In one episode Master Kan tells the young Kwai Chang, “Seek not to contend. The supple willow does not contend against the storm, yet it survives.”
This philosophy mirrored the lessons learned on the mat with Mr. Sone and of the Tao Te Ching which I first read during that same time. The Tao Te Ching says:
to be at your best
pattern yourself after water
nothing in all the world is softer or more powerful
nothing in all the world can substitute for it
nothing in all the world can stop it
in their hearts
everyone easily knows that
the soft and the weak
will always overcome the hard and strong
but they find it difficult to live this way
the secret is to
move the bodymind like water."
~ John Bright-Fey translation, 2006, Chapter 78
"The Tao never acts with force,
yet there is nothing that it can not do.” ~ Chapter 37
Over the years, I have learned that not only in self-defense, but in my healing work with qigong or psychotherapy, or along the path of theosis or individuation, things cannot be forced. It is usually best to get out of the way so the qi or the Holy Spirit can accomplish through us what needs to be done. Master Jesus taught this when he said, “Blessed are the meek, for they will inherit the earth.” St. Paul understood this when he wrote to the followers of Jesus in Corinth that God told him, “My grace is sufficient for you, for power is made perfect in weakness.” .... Therefore I am content with weaknesses for whenever I am weak, then I am strong. ~ 2 Corinthians 12:9-10 NRSV
Fifty years have passed since those first classes with Mr. Sone and over that time I studied Hakkoryu jujutsu, aikido and ten years of kung fu with Master Gin Foon Mark. For the past fourteen years, I have studied tai chi with Dr. Paul Lam.

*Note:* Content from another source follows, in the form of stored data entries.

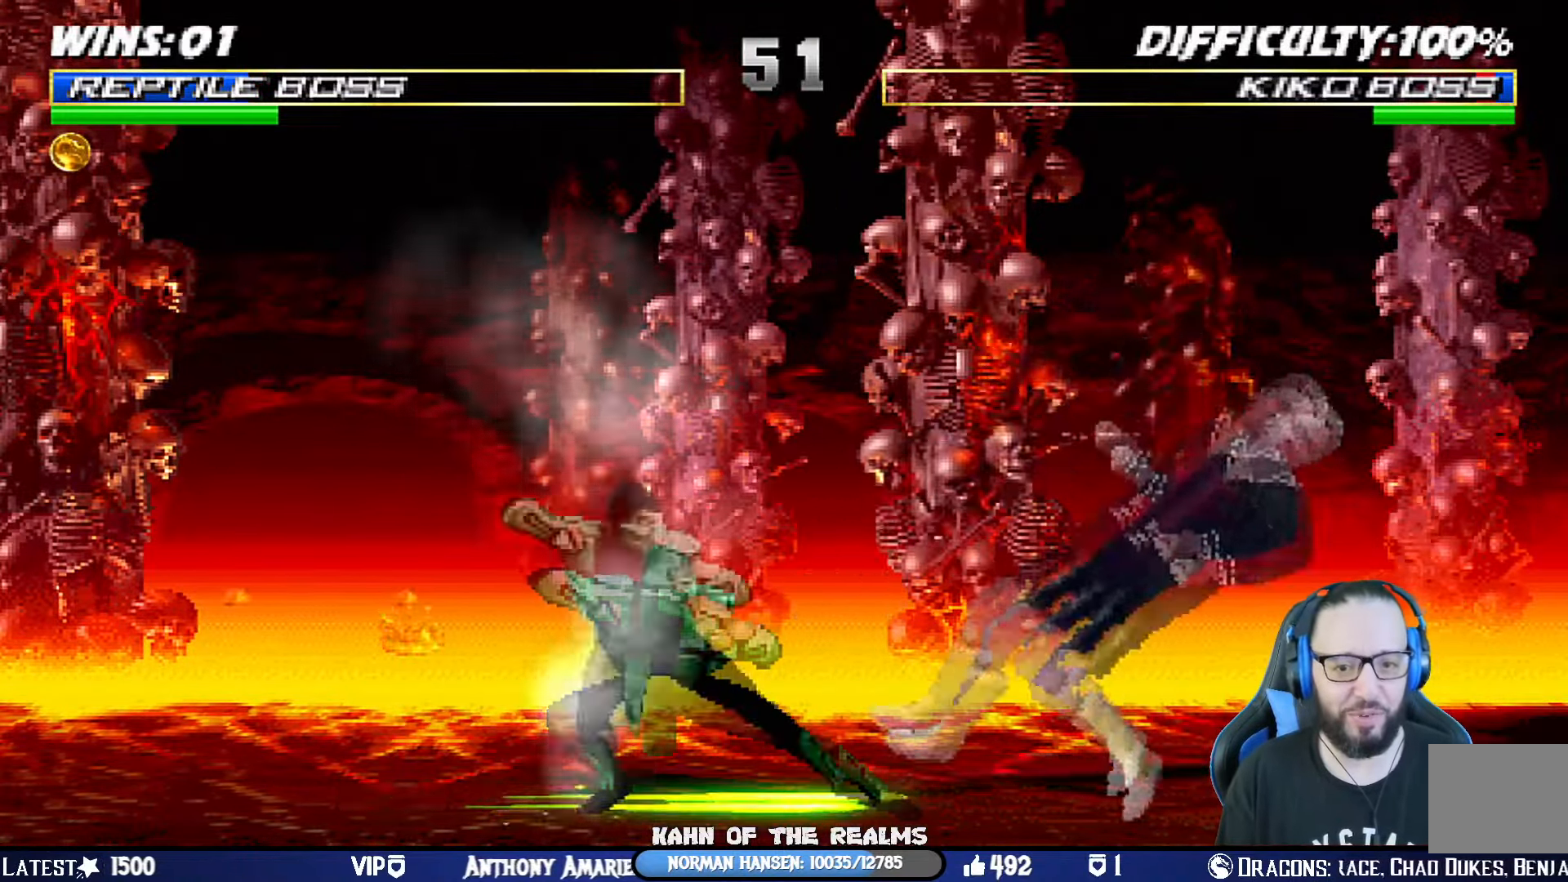
{"buttons": ["L1", "DPAD_LEFT"], "left_stick": "center", "right_stick": "center", "events": [[50, "R1", "up"], [134, "DPAD_RIGHT", "down"], [150, "L1", "down"], [300, "DPAD_UP", "down"], [367, "DPAD_RIGHT", "up"], [417, "DPAD_LEFT", "down"], [451, "DPAD_UP", "up"]]}
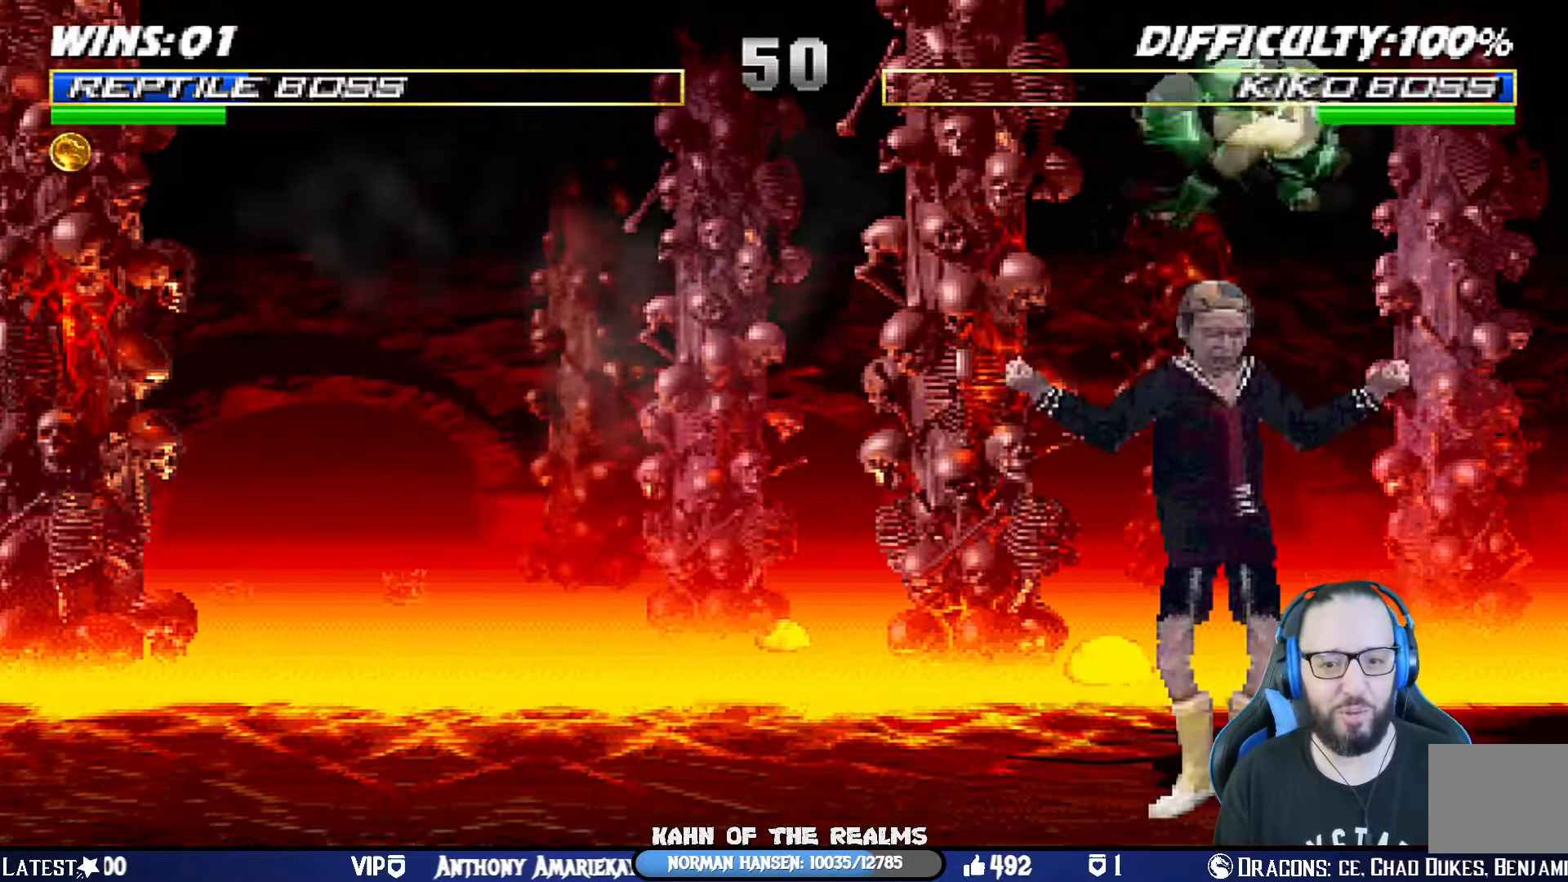
{"buttons": ["SQUARE", "L1", "DPAD_DOWN", "DPAD_RIGHT"], "left_stick": "center", "right_stick": "center", "events": [[16, "DPAD_DOWN", "down"], [66, "DPAD_LEFT", "up"], [133, "SQUARE", "down"], [216, "DPAD_RIGHT", "down"], [250, "SQUARE", "up"], [317, "SQUARE", "down"], [400, "SQUARE", "up"], [483, "SQUARE", "down"]]}
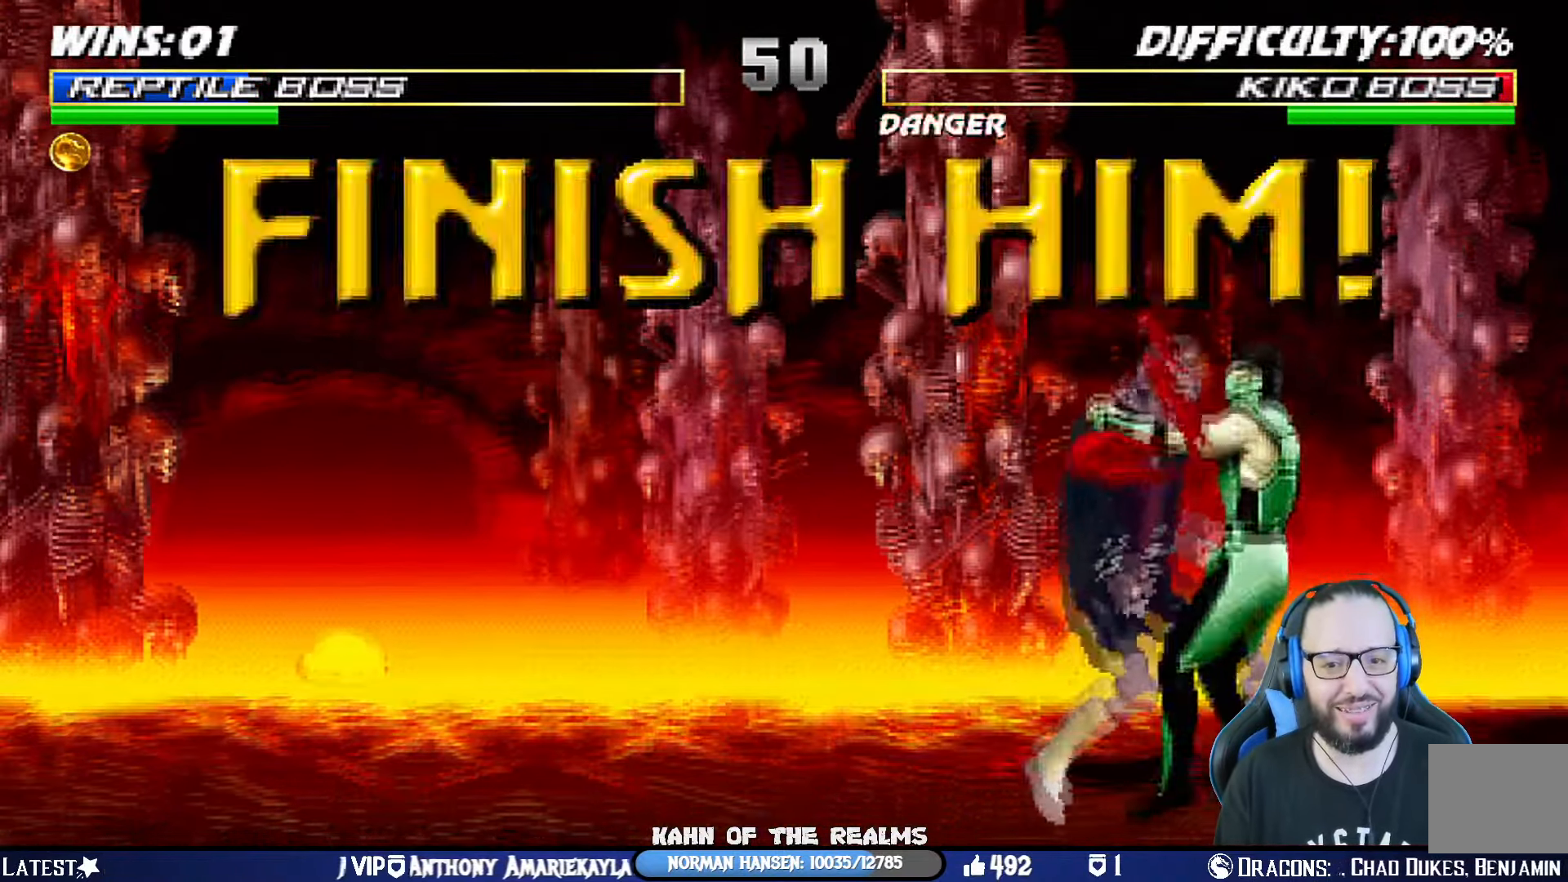
{"buttons": ["CROSS", "L1"], "left_stick": "center", "right_stick": "center", "events": [[83, "CROSS", "down"], [100, "SQUARE", "up"], [167, "CROSS", "up"], [184, "CROSS", "down"], [300, "CROSS", "up"], [350, "CROSS", "down"], [484, "DPAD_RIGHT", "up"], [501, "DPAD_DOWN", "up"]]}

I am pensive as I reminisce on this part of my life and how, as a child, a magical encounter with a elderly Japanese man led to a lifelong interest and exploration of a philosophy and practice that has so pervasively influenced my life. I am grateful that I can now join St. Paul in saying: “That is why, for Christ’s sake, I delight in weakness.....For when I am weak, then I am strong.” And you may even see a magic trick at one of my retreats or workshops.